Leupold: Ich fand die Lektüre überaus spannend und lebendig, nicht zuletzt wegen Deiner gut gewählten anschaulichen Kapitelüberschriften und des erhellenden, Orientierung bietenden Vorworts. Wie bist Du vorgegangen in der Doppelfunktion als Herausgeber und Übersetzer?
Pleschinski: Es war kein lang geplantes Projekt. Nach dem Film Lebwohl, meine Königin von Benoît Jacquot, in dem eine Kammerfrau, Madame Campan, eine Hauptrolle spielt, habe ich über Marie Antoinette noch einmal Einiges nachgelesen und stieß dabei auch auf Madame Campan und ihre Memoiren. Ich habe mir das Buch besorgt und war von den ersten Zeilen an fasziniert von der Zeitzeugenschaft Henriette Campans. Mit einem Stöhnen – denn es ist ja stets eine langwierige Arbeit, auf die man sich einlässt – habe ich mit dem Übersetzen begonnen. Zuerst wie für mich selbst, denn das Übersetzen hält sprachlich rege.

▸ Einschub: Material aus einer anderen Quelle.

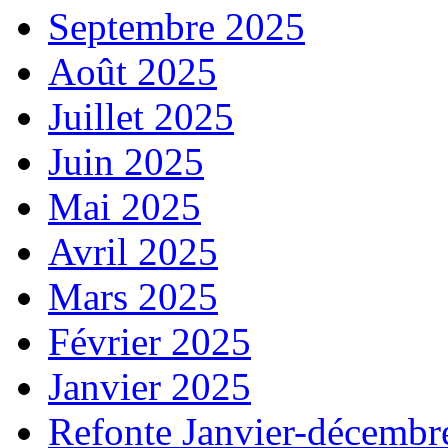
Septembre 2025
Août 2025
Juillet 2025
Juin 2025
Mai 2025
Avril 2025
Mars 2025
Février 2025
Janvier 2025
Refonte Janvier-décembr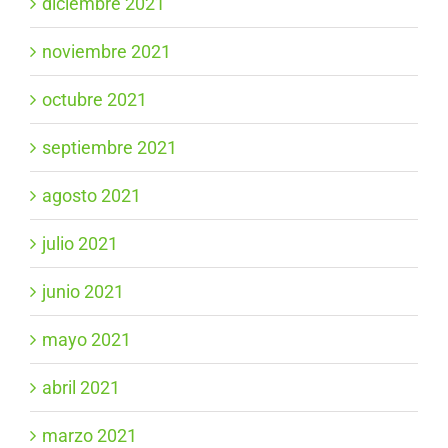
diciembre 2021
noviembre 2021
octubre 2021
septiembre 2021
agosto 2021
julio 2021
junio 2021
mayo 2021
abril 2021
marzo 2021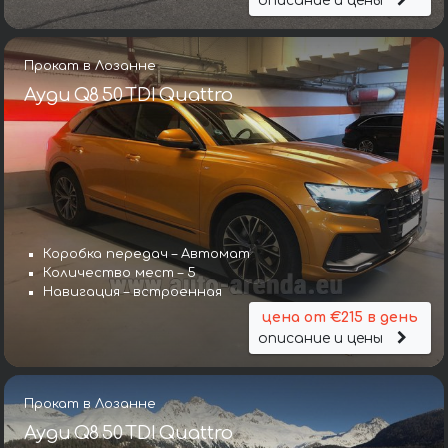
описание и цены
Прокат в Лозанне
Ауди Q8 50 TDI Quattro
Коробка передач – Автомат
Количество мест – 5
Навигация – встроенная
цена от €215 в день
описание и цены
Прокат в Лозанне
Ауди Q8 50 TDI Quattro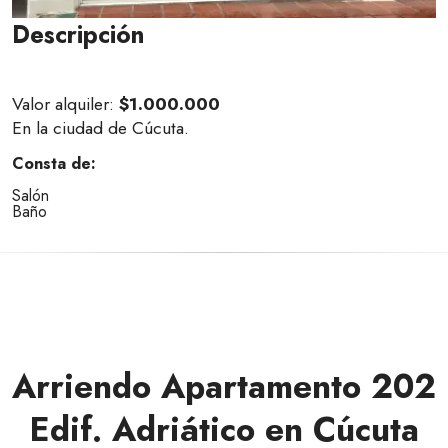
Descripción
Valor alquiler:
$1.000.000
En la ciudad de Cúcuta.
Consta de:
Salón
Baño
Arriendo Apartamento 202
Edif. Adriático en Cúcuta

So ging es Tag für Tag und Kapitel um Kapitel. Man lebt sich ein, auch in Versailles, und ist von spannenden Gestalten und fundamentalen Geschehnissen umgeben. Bitteren Abschied musste ich nicht gleich nehmen, denn nach dem Übersetzen beginnt die Arbeit des Kommentierens, an den Zwischentexten. Sie sollen manche Zusammenhänge erklären, sodass der Leser nicht vor Rätseln steht: Was hat es mit dem Finanzminister Calonne auf sich? Wieviel verdiente eine Kammerfrau? Was ist mit dem berühmten Halsband der Königin geschehen? Eine Mühe besteht darin, die Zwischentexte möglichst knapp zu halten, damit der Leser sagt: „Aha, so war das also“, aber nicht im Lesefluss gestört wird.

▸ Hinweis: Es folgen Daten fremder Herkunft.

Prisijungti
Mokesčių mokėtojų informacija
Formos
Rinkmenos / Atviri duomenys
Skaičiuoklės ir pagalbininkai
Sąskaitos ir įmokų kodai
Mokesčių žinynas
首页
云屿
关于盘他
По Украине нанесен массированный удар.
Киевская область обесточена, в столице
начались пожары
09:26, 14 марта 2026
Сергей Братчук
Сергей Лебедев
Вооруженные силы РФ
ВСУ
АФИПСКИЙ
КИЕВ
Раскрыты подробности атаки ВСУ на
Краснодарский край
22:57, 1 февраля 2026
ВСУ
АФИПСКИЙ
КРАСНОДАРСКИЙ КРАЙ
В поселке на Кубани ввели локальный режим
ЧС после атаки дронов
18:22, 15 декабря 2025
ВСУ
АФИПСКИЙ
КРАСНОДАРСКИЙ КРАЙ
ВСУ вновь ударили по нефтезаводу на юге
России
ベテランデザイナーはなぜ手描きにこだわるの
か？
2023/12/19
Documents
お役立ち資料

Leupold: Zwei Fragen zur Berichterstatterin Henriette Campan: Ich habe mich, besonders im Zweiten Buch, in dem sich das blutige Ende des „Ancien Regime“ anbahnt, gefragt, wie „objektiv“ und zuverlässig die Darstellung der Henriette Campan sind – zu viel der Loyalität? Zu wenig kritische Einordnung in der Nachbetrachtung dreißig Jahre nach der Hinrichtung der Königin? Spielt eventuell auch eine gewisse Selbststilisierung, ein Überbetonen der eigenen Rolle hinein? Und: Gibt es Hinweise auf zeitnahe Aufzeichnungen, z.B. in Gestalt eines Tagebuchs? Es fällt auf, dass der Bericht enorm detailreich ist, bis hin zu Zitaten von Sätzen der Königin oder anderer Personen des Hofstaats in wörtlicher Rede.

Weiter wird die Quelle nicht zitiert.